Fundamental processes in organic spintroncis

Abstract

Organic spintronics can be divided into two major topics: magnetic field effect and spin injection. It has been shown that external magnetic field can significantly change photoluminescence, injection current, electroluminescence and photocurrent in organic semiconducting materials, which corresponds to magnetic field effect in organic semiconducting materials. In recent years, magnetic field effects in non-magnetic organic semiconducting materials have attracted intensive attention and research interest. They have emerged as powerful experimental tools to study useful and unuseful processes in charge-transport and excited states in organic electronic, optic and optoelectronic devices, providing effective approaches to tackle bottle-neck problems in charge-transport and excited states processes and offering scientific principles for muti-functional integration of magnetic, optical and electronic properties.
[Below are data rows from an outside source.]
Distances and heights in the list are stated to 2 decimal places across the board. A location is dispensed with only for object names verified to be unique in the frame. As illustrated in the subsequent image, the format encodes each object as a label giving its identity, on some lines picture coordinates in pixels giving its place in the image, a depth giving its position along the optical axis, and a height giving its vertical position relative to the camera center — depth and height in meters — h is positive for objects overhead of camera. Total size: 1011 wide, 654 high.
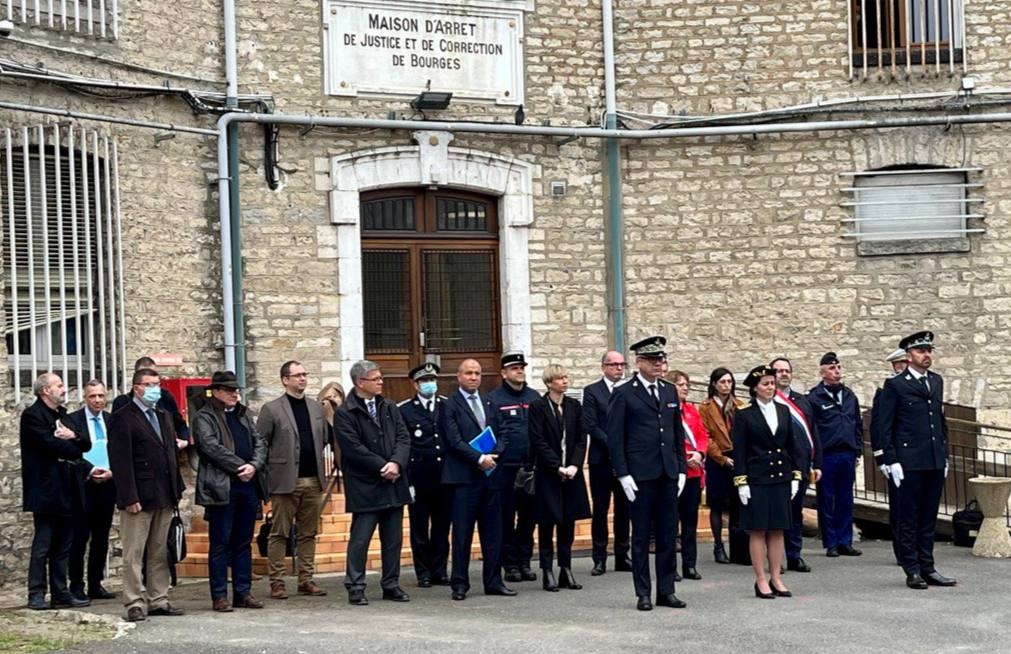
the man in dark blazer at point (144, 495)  10.39 -1.04
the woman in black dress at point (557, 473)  11.52 -1.07
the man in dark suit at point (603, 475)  12.25 -1.16
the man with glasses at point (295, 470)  11.23 -0.98
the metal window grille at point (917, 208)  16.66 +1.07
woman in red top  12.03 -1.19
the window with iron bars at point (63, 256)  13.35 +0.64
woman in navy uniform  10.74 -1.03
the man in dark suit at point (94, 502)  11.48 -1.20
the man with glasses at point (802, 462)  12.36 -1.11
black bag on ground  13.83 -1.80
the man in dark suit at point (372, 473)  11.08 -1.00
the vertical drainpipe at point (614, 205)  16.44 +1.16
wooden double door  16.03 +0.41
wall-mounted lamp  15.75 +2.15
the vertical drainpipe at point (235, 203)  14.98 +1.15
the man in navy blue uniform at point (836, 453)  13.43 -1.14
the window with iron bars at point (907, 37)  16.70 +2.83
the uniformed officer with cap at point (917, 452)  11.35 -0.97
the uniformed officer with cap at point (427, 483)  11.98 -1.16
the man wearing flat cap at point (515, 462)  11.57 -0.99
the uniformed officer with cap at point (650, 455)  10.55 -0.88
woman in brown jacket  12.79 -1.01
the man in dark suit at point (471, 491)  11.29 -1.16
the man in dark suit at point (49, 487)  11.17 -1.05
In addition, magnetic field effects open new avenues to enhance energy conversion efficiency, frequency range and sensitivity in optoelectronic detecting or sensing devices. Furthermore, spin injection and its tuning on charge-transport and excited states processes based on ferromagnetic electrodes in organic semiconducting materials and devices can be used to develop novel functional spin-optoelectronic devices. This paper reviews the fundamental processes involved in the effects of magnetic field and spin injection on optoelectronic functions in organic semiconducting materials and devices.